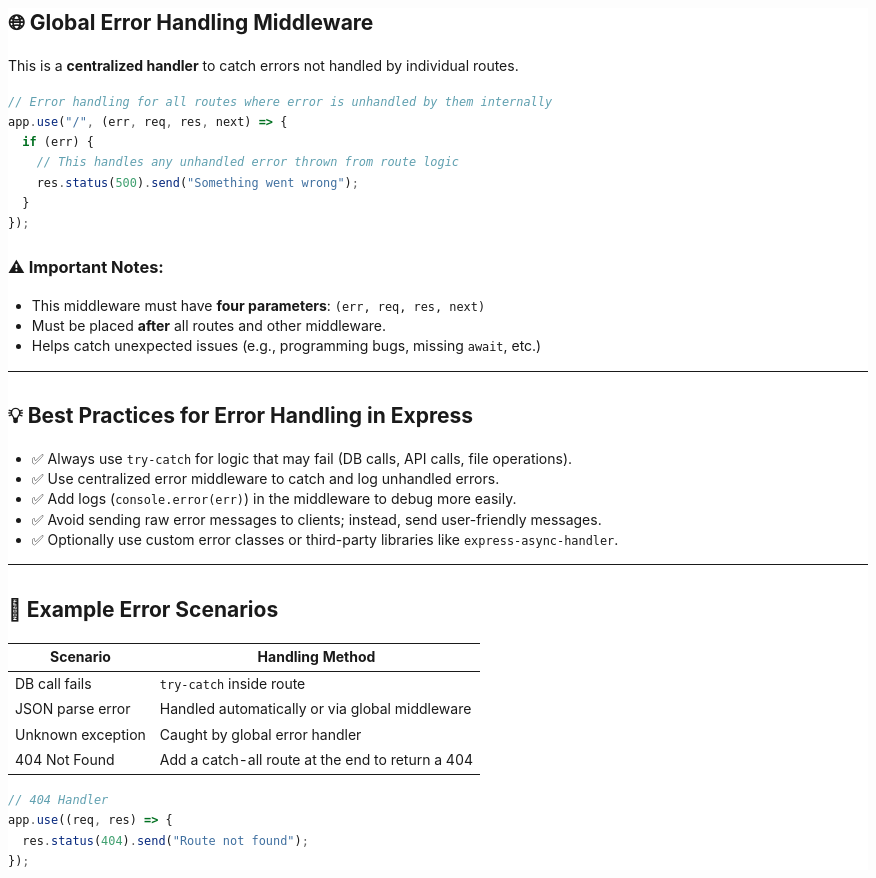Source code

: ## 🌐 Global Error Handling Middleware

This is a **centralized handler** to catch errors not handled by individual routes.

```js
// Error handling for all routes where error is unhandled by them internally
app.use("/", (err, req, res, next) => {
  if (err) {
    // This handles any unhandled error thrown from route logic
    res.status(500).send("Something went wrong");
  }
});
```

### ⚠️ Important Notes:

* This middleware must have **four parameters**: `(err, req, res, next)`
* Must be placed **after** all routes and other middleware.
* Helps catch unexpected issues (e.g., programming bugs, missing `await`, etc.)

---

## 💡 Best Practices for Error Handling in Express

* ✅ Always use `try-catch` for logic that may fail (DB calls, API calls, file operations).
* ✅ Use centralized error middleware to catch and log unhandled errors.
* ✅ Add logs (`console.error(err)`) in the middleware to debug more easily.
* ✅ Avoid sending raw error messages to clients; instead, send user-friendly messages.
* ✅ Optionally use custom error classes or third-party libraries like `express-async-handler`.

---

## 🧪 Example Error Scenarios

| Scenario          | Handling Method                                  |
| ----------------- | ------------------------------------------------ |
| DB call fails     | `try-catch` inside route                         |
| JSON parse error  | Handled automatically or via global middleware   |
| Unknown exception | Caught by global error handler                   |
| 404 Not Found     | Add a catch-all route at the end to return a 404 |

```js
// 404 Handler
app.use((req, res) => {
  res.status(404).send("Route not found");
});
```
——
TRY IT :: Write out the data word for word. Any picture is to be skipped.

FINAL ANSWER ::
Source code

: ## 🌐 Global Error Handling Middleware

This is a **centralized handler** to catch errors not handled by individual routes.

```js
// Error handling for all routes where error is unhandled by them internally
app.use("/", (err, req, res, next) => {
  if (err) {
    // This handles any unhandled error thrown from route logic
    res.status(500).send("Something went wrong");
  }
});
```

### ⚠️ Important Notes:

* This middleware must have **four parameters**: `(err, req, res, next)`
* Must be placed **after** all routes and other middleware.
* Helps catch unexpected issues (e.g., programming bugs, missing `await`, etc.)

---

## 💡 Best Practices for Error Handling in Express

* ✅ Always use `try-catch` for logic that may fail (DB calls, API calls, file operations).
* ✅ Use centralized error middleware to catch and log unhandled errors.
* ✅ Add logs (`console.error(err)`) in the middleware to debug more easily.
* ✅ Avoid sending raw error messages to clients; instead, send user-friendly messages.
* ✅ Optionally use custom error classes or third-party libraries like `express-async-handler`.

---

## 🧪 Example Error Scenarios

| Scenario          | Handling Method                                  |
| ----------------- | ------------------------------------------------ |
| DB call fails     | `try-catch` inside route                         |
| JSON parse error  | Handled automatically or via global middleware   |
| Unknown exception | Caught by global error handler                   |
| 404 Not Found     | Add a catch-all route at the end to return a 404 |

```js
// 404 Handler
app.use((req, res) => {
  res.status(404).send("Route not found");
});
```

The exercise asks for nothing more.